[Data — start]
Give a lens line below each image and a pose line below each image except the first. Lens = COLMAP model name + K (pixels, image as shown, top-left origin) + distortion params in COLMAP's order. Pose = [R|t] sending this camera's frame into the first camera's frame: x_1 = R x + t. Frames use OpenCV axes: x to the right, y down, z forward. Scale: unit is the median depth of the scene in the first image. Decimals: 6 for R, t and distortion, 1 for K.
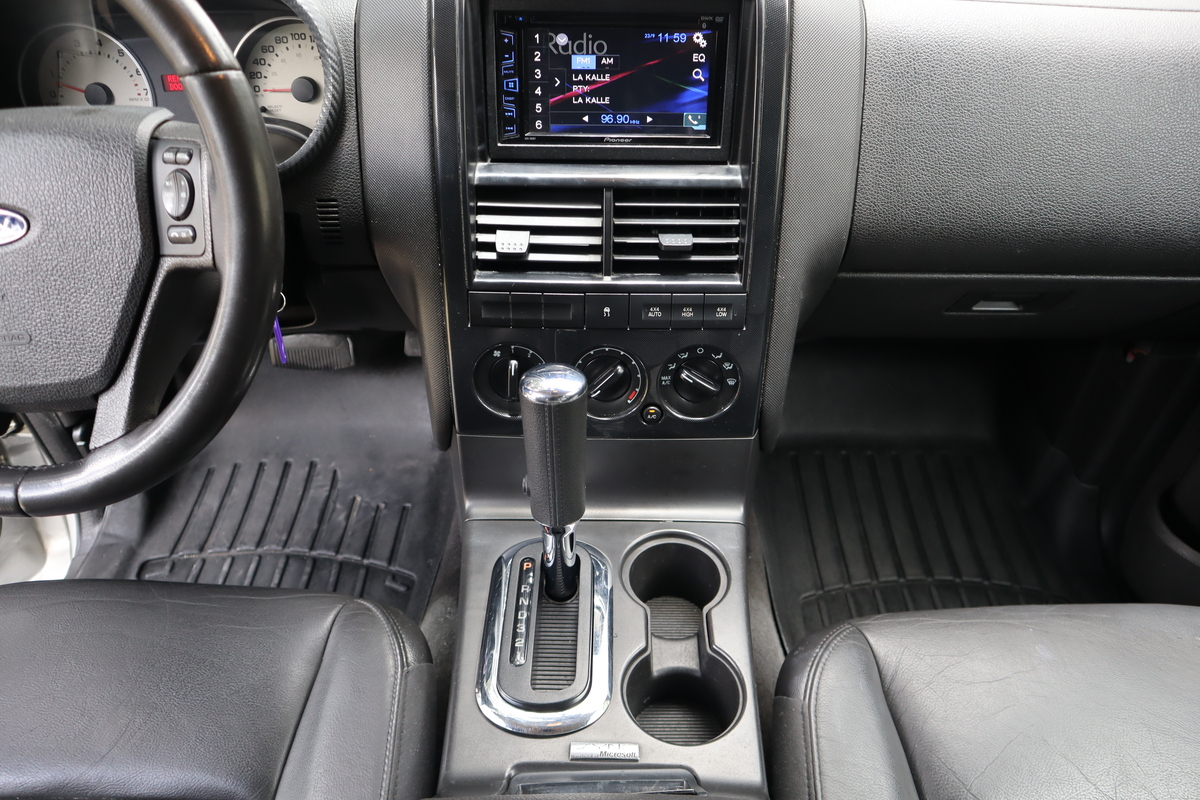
lens RADIAL K [[831.5, 0, 600.0], [0, 831.5, 400.0], [0, 0, 1]] dist [-0.116838, 0.070147]
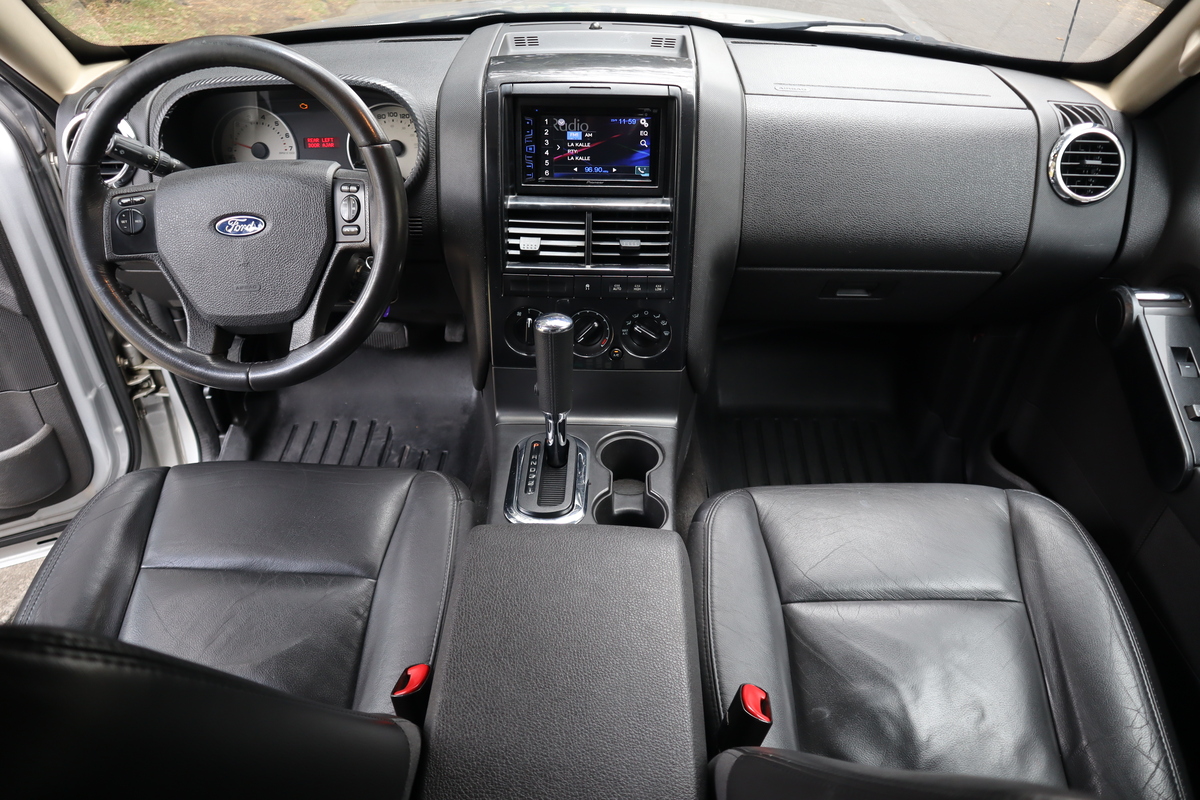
lens RADIAL K [[831.5, 0, 600.0], [0, 831.5, 400.0], [0, 0, 1]] dist [-0.116838, 0.070147]
pose [[0.999930, 0.009113, -0.007560, 0.047591], [-0.009475, 0.998741, -0.049257, 0.196168], [0.007101, 0.049325, 0.998758, -0.615545]]
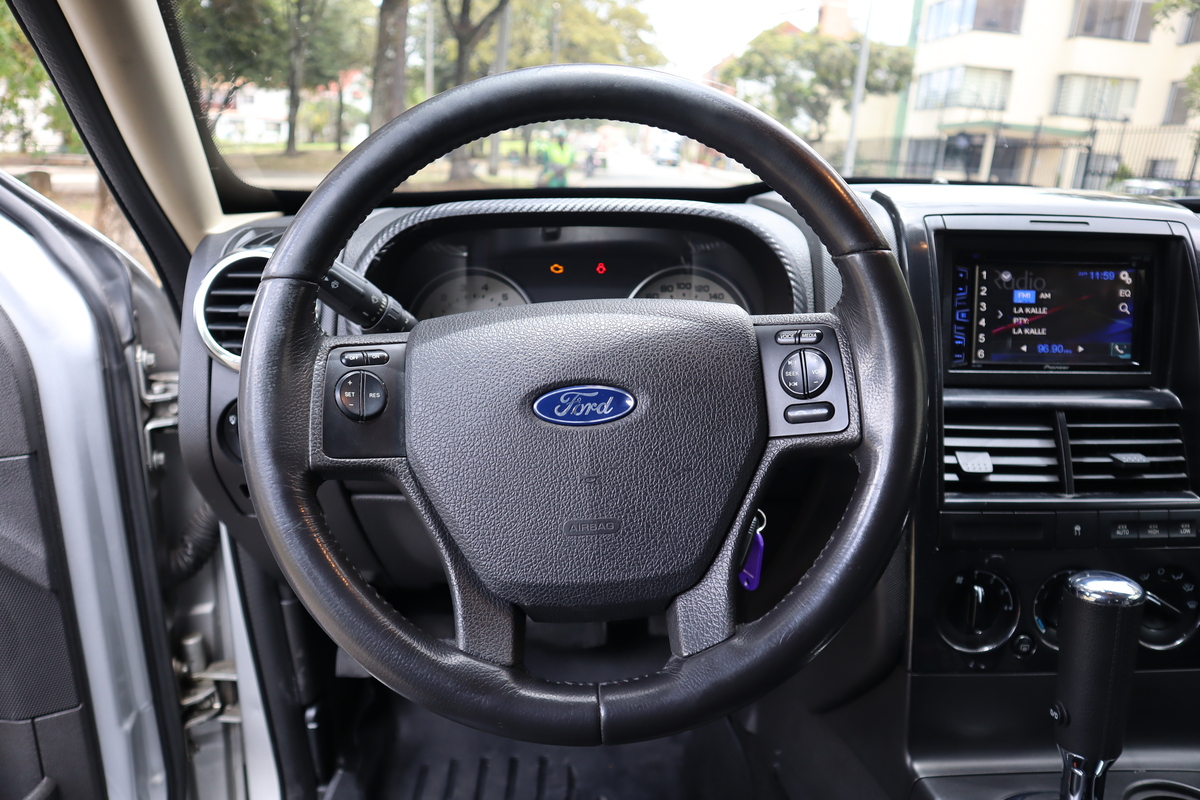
lens RADIAL K [[831.5, 0, 600.0], [0, 831.5, 400.0], [0, 0, 1]] dist [-0.116838, 0.070147]
pose [[0.999756, -0.002722, 0.021926, -0.579955], [0.010971, 0.922537, -0.385753, 0.112170], [-0.019177, 0.385899, 0.922342, 0.077955]]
[Data — finish]
## Exercise instructions
Return the rows word for word, starting at the very beginning and ending at the line that contains "0.049325, 0.998758, -0.615545]]", with both ends included. Leave the pictures out of your answer.

## Answer box
Give a lens line below each image and a pose line below each image except the first. Lens = COLMAP model name + K (pixels, image as shown, top-left origin) + distortion params in COLMAP's order. Pose = [R|t] sending this camera's frame into the first camera's frame: x_1 = R x + t. Frames use OpenCV axes: x to the right, y down, z forward. Scale: unit is the median depth of the scene in the first image. Decimals: 6 for R, t and distortion, 1 for K.
lens RADIAL K [[831.5, 0, 600.0], [0, 831.5, 400.0], [0, 0, 1]] dist [-0.116838, 0.070147]
lens RADIAL K [[831.5, 0, 600.0], [0, 831.5, 400.0], [0, 0, 1]] dist [-0.116838, 0.070147]
pose [[0.999930, 0.009113, -0.007560, 0.047591], [-0.009475, 0.998741, -0.049257, 0.196168], [0.007101, 0.049325, 0.998758, -0.615545]]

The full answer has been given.